What is she fleeing from and can her journey to “the end of the world” bring her the solace she craves?

Katherine’s quest acquires emotional heft by way of routine flashbacks to her time spent with her healthy and then dying mother.

But it isn’t only one parent she misses, and Thomson weaves in more detours in the form of Katherine’s imagined scenarios of her guilt-wracked father piecing together the clues to determine his daughter’s whereabouts.

We discover that Katherine’s flight is also an attempt to punish her aloof father, and a plea for reconciliation.

At regular intervals Katherine must gauge whether she has encountered friend of foe. People are kind and cruel, but Thomson keeps us guessing as to whether a character has honourable intentions or ulterior motives.
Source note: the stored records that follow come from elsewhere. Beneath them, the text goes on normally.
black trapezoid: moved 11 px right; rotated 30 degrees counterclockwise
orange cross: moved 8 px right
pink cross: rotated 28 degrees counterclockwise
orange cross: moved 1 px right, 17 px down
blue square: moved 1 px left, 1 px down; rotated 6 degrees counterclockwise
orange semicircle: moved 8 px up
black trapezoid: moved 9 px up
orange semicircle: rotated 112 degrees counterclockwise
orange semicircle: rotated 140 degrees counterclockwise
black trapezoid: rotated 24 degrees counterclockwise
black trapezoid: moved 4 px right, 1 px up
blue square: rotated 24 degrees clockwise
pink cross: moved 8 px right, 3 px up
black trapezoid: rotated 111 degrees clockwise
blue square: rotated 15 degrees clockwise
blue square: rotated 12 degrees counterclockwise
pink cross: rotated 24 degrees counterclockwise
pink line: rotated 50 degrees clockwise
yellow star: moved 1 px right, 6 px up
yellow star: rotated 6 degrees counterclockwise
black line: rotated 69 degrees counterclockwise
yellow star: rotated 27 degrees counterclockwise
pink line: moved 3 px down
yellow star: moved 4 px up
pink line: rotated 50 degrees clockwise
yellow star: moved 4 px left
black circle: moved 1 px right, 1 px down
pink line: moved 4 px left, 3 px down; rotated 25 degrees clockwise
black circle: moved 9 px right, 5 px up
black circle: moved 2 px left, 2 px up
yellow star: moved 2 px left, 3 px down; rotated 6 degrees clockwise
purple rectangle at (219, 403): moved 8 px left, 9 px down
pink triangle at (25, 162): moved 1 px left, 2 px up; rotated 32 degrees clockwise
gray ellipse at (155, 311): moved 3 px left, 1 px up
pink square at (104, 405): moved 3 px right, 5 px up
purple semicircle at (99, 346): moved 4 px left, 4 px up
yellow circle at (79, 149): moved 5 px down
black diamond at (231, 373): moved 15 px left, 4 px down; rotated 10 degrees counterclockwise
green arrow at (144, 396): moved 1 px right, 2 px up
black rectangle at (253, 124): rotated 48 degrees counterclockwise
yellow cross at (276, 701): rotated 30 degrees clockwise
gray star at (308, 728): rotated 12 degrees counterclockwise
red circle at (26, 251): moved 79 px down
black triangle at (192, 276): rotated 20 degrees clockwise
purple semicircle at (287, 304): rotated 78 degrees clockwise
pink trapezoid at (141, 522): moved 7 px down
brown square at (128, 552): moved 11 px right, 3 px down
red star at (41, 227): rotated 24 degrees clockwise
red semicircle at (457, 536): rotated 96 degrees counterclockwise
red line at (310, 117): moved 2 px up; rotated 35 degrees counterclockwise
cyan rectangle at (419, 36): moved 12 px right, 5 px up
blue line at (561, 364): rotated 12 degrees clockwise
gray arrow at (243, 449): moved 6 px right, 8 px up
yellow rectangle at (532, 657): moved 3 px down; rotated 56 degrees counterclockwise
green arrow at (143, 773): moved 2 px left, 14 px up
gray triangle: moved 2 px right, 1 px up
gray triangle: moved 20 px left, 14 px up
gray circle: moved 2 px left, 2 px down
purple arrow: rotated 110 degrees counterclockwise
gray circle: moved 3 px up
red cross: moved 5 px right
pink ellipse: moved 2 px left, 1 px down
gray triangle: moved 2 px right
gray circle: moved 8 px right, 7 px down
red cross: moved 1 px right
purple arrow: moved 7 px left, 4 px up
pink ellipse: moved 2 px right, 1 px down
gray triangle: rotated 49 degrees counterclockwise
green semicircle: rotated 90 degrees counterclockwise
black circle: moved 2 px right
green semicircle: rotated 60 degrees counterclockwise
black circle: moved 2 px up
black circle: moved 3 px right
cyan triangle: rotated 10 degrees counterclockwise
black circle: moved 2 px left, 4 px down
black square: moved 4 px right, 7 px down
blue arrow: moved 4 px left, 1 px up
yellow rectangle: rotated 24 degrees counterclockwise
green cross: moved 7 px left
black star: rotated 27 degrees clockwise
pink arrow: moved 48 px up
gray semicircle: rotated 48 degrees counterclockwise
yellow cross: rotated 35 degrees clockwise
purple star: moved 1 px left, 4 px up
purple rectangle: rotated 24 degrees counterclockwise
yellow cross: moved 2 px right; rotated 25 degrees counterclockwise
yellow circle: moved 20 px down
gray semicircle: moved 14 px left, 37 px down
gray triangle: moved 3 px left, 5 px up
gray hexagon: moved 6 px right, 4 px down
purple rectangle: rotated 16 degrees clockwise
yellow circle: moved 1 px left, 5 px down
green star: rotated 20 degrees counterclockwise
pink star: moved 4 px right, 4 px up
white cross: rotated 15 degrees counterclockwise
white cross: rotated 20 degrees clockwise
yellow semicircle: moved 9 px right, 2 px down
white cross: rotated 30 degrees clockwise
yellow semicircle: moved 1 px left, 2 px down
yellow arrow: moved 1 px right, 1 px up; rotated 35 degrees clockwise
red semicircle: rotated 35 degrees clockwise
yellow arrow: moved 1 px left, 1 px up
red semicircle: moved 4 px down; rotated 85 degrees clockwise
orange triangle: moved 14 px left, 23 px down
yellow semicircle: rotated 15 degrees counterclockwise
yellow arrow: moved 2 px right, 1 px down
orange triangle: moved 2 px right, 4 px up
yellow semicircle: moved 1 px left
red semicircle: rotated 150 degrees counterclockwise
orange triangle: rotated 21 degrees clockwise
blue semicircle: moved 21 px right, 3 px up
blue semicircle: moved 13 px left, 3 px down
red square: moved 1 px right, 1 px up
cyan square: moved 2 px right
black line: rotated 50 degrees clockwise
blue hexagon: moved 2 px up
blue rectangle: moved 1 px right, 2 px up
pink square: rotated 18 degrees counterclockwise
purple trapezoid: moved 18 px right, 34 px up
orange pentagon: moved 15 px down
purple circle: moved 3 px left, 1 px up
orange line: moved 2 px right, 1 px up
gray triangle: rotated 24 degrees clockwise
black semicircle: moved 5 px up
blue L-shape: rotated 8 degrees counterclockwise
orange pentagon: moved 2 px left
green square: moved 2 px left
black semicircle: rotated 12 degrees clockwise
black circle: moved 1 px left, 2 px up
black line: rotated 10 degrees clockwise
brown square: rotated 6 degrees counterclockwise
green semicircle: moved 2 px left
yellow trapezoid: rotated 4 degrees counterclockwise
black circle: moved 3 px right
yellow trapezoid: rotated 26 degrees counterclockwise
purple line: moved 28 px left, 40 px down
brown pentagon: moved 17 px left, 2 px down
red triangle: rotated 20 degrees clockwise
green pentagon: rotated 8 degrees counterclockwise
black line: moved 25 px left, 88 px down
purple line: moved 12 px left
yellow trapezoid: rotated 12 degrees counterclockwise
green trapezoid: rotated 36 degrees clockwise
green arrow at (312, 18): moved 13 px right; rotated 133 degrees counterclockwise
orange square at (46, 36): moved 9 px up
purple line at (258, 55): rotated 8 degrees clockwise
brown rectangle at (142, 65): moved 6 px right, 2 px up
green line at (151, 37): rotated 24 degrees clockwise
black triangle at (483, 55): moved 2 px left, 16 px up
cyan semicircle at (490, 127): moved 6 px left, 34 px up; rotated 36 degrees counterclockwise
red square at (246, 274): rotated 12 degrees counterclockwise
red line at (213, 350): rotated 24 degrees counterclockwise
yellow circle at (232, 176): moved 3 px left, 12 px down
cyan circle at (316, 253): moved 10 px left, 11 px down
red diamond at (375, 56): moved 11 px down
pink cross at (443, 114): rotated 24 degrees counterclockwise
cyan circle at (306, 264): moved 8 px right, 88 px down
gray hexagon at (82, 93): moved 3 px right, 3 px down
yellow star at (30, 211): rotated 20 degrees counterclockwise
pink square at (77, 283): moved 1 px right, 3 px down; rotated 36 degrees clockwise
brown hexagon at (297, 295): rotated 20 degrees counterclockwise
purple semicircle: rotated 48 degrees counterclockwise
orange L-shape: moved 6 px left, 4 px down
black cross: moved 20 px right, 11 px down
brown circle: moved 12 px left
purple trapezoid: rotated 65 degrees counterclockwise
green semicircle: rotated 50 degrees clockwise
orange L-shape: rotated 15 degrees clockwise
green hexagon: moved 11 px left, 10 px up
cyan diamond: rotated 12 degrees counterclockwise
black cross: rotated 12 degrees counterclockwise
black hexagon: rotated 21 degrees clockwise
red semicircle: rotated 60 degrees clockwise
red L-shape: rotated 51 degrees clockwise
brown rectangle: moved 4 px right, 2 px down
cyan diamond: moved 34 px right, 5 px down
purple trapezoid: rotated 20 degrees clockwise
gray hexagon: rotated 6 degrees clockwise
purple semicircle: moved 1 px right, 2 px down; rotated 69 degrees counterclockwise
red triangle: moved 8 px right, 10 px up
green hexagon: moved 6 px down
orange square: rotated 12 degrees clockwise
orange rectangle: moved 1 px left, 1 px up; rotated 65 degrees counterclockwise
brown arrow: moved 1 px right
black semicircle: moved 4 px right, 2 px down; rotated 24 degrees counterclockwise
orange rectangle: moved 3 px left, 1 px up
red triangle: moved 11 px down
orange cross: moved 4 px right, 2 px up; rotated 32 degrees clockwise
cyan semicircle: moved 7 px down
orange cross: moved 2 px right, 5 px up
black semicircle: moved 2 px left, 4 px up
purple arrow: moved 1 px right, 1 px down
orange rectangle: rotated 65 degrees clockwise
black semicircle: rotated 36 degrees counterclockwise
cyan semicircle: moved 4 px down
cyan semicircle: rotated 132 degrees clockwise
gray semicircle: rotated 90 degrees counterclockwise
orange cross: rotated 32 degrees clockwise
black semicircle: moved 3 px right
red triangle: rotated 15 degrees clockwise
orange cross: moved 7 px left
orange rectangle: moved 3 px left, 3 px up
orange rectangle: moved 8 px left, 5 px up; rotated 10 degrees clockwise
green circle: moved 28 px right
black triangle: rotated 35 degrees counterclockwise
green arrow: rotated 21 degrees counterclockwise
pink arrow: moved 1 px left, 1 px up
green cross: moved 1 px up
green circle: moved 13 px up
After trusting her instincts for so long, and nearly coming unstuck in a sinister little shop selling, of all things, snow globes, Katherine gets a nasty, life-threatening surprise in the closing pages.

Thomson has the reader on tenterhooks wondering if his heroine’s luck has finally run out.

“Sometimes I have to prove that I exist,” Katherine tells us at one point.

“That I’m vibrant on the inside.”

She is very much alive throughout this chilly, haunting and masterful novel, and the reader cheers her on every step of the way.

Malcolm Forbes writes for The Economist, the Financial Times and the Literary Review. He lives in Edinburgh.